Cabrera agrees to a three-year deal with White Sox

  • By Paul Sullivan Chicago Tribune
  • Sunday, December 14, 2014 1:50pm
  • SportsSports

The Chicago White Sox’s stealth pursuit of free agent Melky Cabrera paid off late Saturday when the former Blue Jays outfielder agreed to a three-year deal.

MLB.com confirmed the 30-year-old Cabrera agreed to a deal worth an estimated $42-43.5 million, pending a physical.

Cabrera does carry some baggage after being suspended for 50-games during the 2012 season with the Giants for testing positive for performance-enhancing drugs. That mistake cost him a National League batting title and a chance to play in the postseason for the eventual world champs.

Cabrera and his associates compounded the problem when a “paid consultant” of his agent, Seth Levinson, created a fake website in an effort to concoct a story that he inadvertently took the banned substance that led to the positive test. MLB investigators quickly sniffed out that ruse.

Cabrera’s past will always be part of his resume, but as Jhonny Peralta and Nelson Cruz have proven, there no longer seems to be any stigma to giving out lucrative deals to players associated with PEDs.

The move gives the Sox some much-needed on-base percentage from the left field spot, and another table-setter to join Adam Eaton. They’ve been in discussions with the Mariners on Dayan Viciedo, who also had pursued Cabrera. The signing suggests Vicideo is all but gone in a trade, whether it’s the Mariners or some other AL team.

Between Adam La Roche, David Robertson and Cabrera, the Sox have now spent over $113 million on three key free agents while filling holes at DH, closer and left field. They also acquired A’s starter Jeff Samardzija in a six-player deal. It’s the biggest offseason since general manager Rick Hahn took over, and indicates they’re looking to win now, as manager Robin Ventura reiterated at the winter meetings.

“We were setting ourselves up to do something at this winter meetings,” he said, “The last couple years, there really were not a lot of opportunities. We had a couple trades, but nothing of this magnitude. So that’s the part where you’re changing the mood and the view of how people see it.”

The switch-hitting Cabrera, who began his major league career with the Yankees in 2005, is a career .286 hitters with a .339 on-base percentage. His best season was in 2012 when Cabrera was the All-Star Game MVP and was leading the NL with a .346 average in mid-August while posting a .390 OBP.

But the positive test for testosterone led to the 50-game suspension, including the final 45 games of the regular season. At Cabrera’s request, MLB and the players union agreed to disqualify him for the batting title, and the Giants decided to leave him off their postseason roster.

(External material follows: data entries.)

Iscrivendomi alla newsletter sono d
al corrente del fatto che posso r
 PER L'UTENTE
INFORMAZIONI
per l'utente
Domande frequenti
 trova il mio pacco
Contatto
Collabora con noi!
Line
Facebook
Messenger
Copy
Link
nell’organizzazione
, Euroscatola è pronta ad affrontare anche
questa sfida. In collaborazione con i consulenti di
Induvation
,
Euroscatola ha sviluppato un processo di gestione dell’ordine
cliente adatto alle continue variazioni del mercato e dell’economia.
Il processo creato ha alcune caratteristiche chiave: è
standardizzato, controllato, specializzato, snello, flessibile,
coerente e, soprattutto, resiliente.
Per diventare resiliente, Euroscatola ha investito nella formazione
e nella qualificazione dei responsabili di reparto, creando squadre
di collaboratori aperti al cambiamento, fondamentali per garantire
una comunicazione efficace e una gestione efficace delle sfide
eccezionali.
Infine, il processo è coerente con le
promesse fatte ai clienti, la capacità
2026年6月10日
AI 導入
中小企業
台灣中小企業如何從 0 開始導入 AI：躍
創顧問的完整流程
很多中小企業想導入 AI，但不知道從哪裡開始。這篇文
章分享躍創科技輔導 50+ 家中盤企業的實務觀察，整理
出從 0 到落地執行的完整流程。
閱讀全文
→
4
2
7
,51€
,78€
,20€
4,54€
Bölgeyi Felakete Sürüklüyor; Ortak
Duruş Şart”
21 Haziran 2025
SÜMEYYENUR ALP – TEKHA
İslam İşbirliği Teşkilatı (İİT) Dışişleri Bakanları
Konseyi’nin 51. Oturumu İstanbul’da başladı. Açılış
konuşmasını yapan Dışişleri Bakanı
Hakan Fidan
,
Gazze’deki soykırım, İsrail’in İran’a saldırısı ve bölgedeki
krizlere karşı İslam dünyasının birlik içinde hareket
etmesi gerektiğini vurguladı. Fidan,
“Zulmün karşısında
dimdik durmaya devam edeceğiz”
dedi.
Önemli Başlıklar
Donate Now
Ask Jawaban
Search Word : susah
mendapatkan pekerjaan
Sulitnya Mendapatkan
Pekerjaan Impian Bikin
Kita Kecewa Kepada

“To be plain, I personally have no wish to win an award that would widely be seen as tainted, and I believe that it would be far better for the remaining contenders to compete for that distinction,” Cabrera wrote in a letter to the union. “So too, the removal of my name from consideration will permit me to focus on my goal of working hard upon my return to baseball so that I may be able to win that distinction in a season played in full compliance with league rules. To be plain, I plan to work hard to vindicate myself in that very manner.”

Teammate Buster Posey was awarded the title with a .336 average, even though Cabrera had enough at-bats to qualify.

“He was just manning up and saying he was wrong and he took himself out of the race,” said Pirates outfielder Andrew McCutchen, who finished second. “It was man of him to do that. I guess he thought that was the right thing to do and I commend him for doing that.”

After the season, Cabrera agreed to a two-year, $16 million deal with the Blue Jays. He hit .301 in 2014 with a .351 OBP, hitting 16 home runs, 35 doubles and 73 RBI.

The Sox will surrender a third-round draft pick for signing Cabrera, after giving up a second-rounder for signing Robertson.